Low-Cost, Cycle-Level, Widely Applicable Program Execution Tracing for ARM Cortex-M SoC
This repository contains supplementary materials to the published research paper available at https://doi.org/10.1145/3576914.3587521.
Program execution tracing is an important technique in software development and analysis. However, noninvasively obtaining cycle-level traces for modern low-power ARMv7-M-based SoCs is challenging, because convenient off-the-shelf high-speed tracing probes are expensive and cannot be applied to SoCs that lack high-speed debug components, notably Embedded Trace Macrocell (ETM) and parallel tracing port (PTP).
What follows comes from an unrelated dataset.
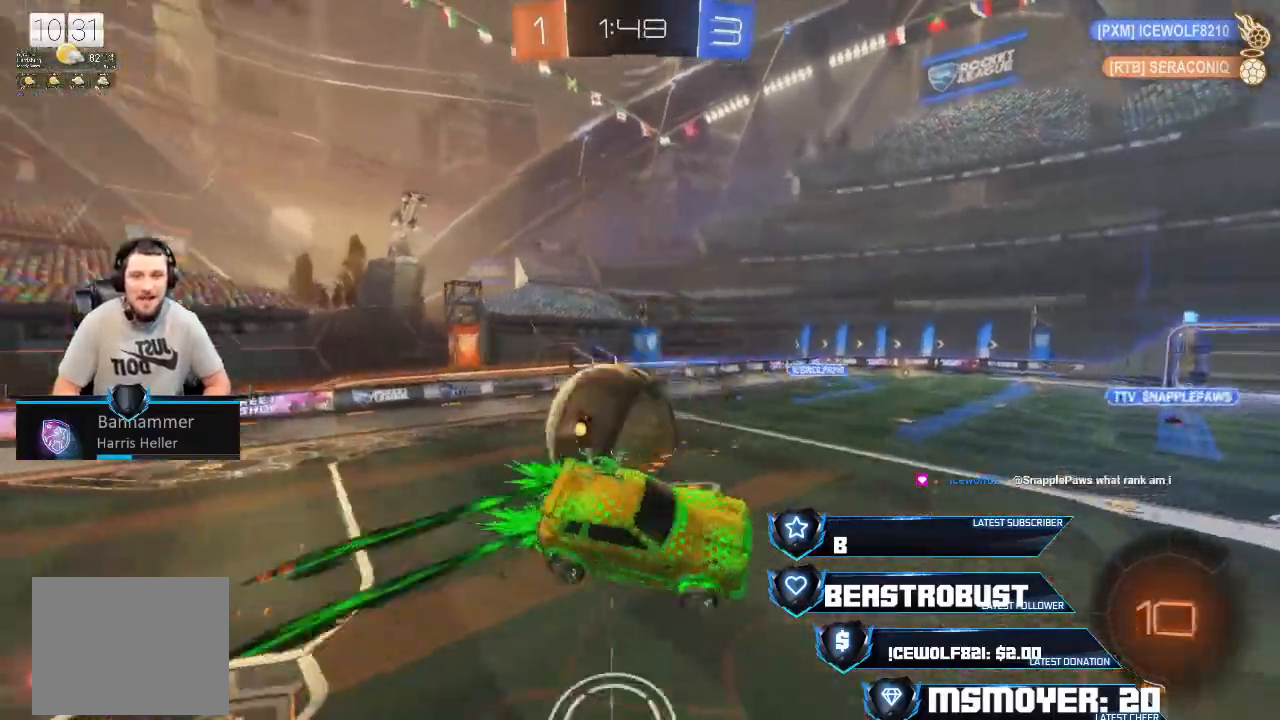
{"buttons": ["CROSS", "CIRCLE", "R2"], "left_stick": "left", "right_stick": "center", "events": []}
To address this issue, in this work, we present FrankenTrace, a technique for generating full, noninvasive, cycle-level program counter traces and full, cycle-level data transfer traces of varying invasiveness on SoCs with only low-speed debug components, namely Debug Watchpoint and Trace unit (DWT), Instrumentation Trace Macrocell (ITM), Single Wire Output (SWO), and an inexpensive probe. We demonstrate the technique by tracing software running on a node of the 1KT testbed.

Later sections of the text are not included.